The 2006 re-release contains some remasters of the fine 'Strength, Power, Will, Passion'-album, but is really worth the purchase because of the addition of 'Channeling', the Japanese bonus track for that album. And I guess that if you like Motörhead, the two Motörhead-covers can be quite interesting as well.

Most importantly, Holy Moses is back with a never ending thirst for vengeance and 'Master Of Disaster' is the proof that Sabina Classen hasn't aged a day since 'Finished With The Dogs'. You may even believe that she has gotten younger since then!
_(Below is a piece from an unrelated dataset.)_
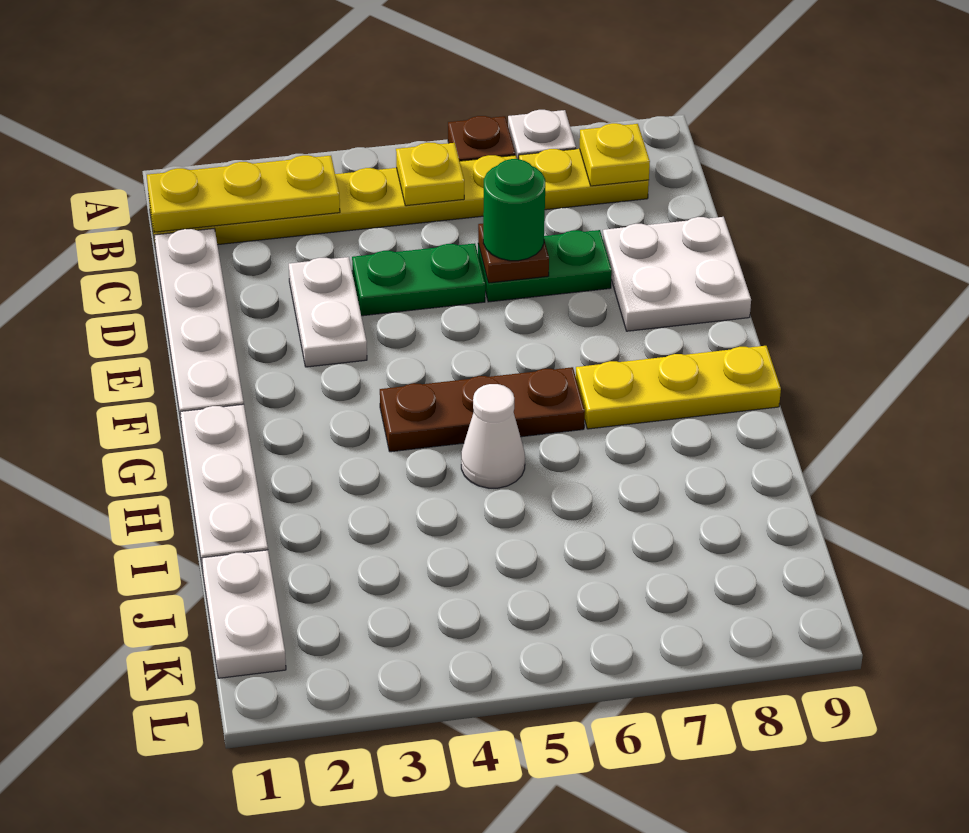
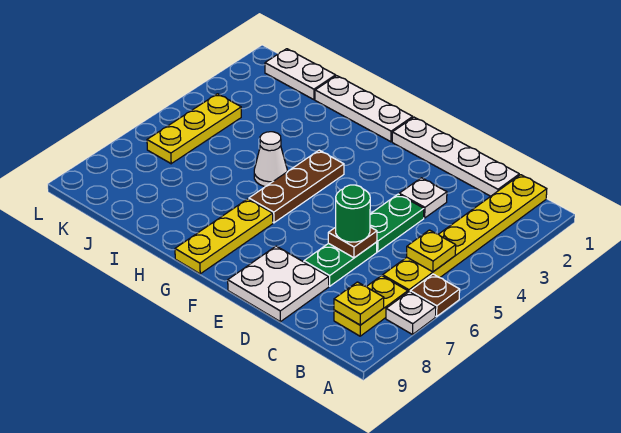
yellow plate B1:B3 level 2 -> yellow plate K4:K6 level 1
white plate D3:E3 level 1 -> white plate D3 level 1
The future could be pretty good for Holy Moses - 77%

Wez, February 27th, 2004

This is basically a comeback E.P. for Holy Moses. It's just really a showing of new stuff in the same school of crunching, violent thrashy style of most of their older albums. It's pretty good though, just a short 20 minutes of intense Thrash with no time wasted. No out of the way or new musical ideas, no lead guitar, just a pure violent assault really. It's good stuff mainly, with the title track being the winner here, nice, heavy riffs and some intense attitude! The rest of the songs are all about the same really, nothing over the top or groundbreaking here, they just work really. Though to be fair, the last couple of songs are a little monotonous, they should have cut the number of times we hear main verse riff in "Feel The Pain", and/or put a riff change in to keep it more interesting, you just keep waiting for something else to happen until it does.

I think the star attraction of the band for me is Sabina Classen's vocals, still strong as ever! She has her voice at her best here again, when she really does sound like a woman shrieking her head off! She had this effect on me from the incredibly powerful and over the top screams of the first album, but later she started sounding a bit too much like a lot of male Thrash vocalists, a bit more ambiguous and a lost a bit of the original slant she had.

This is fairly good, it's not a demanding listen and it's under 20 minutes, but it just doesn't have the edge of the earlier albums. I've always wanted to hear a bit more from them though, I always thought they could probably write the best Thrash album ever, if they really got it together. But I guess this style is their niche and what they'll keep doing it so long as Holy Moses exists. They do their primitive, aggressive Thrash style well. I hope the "Disorder Of The Order" album improves on the stuff here though (when I get to hear it!)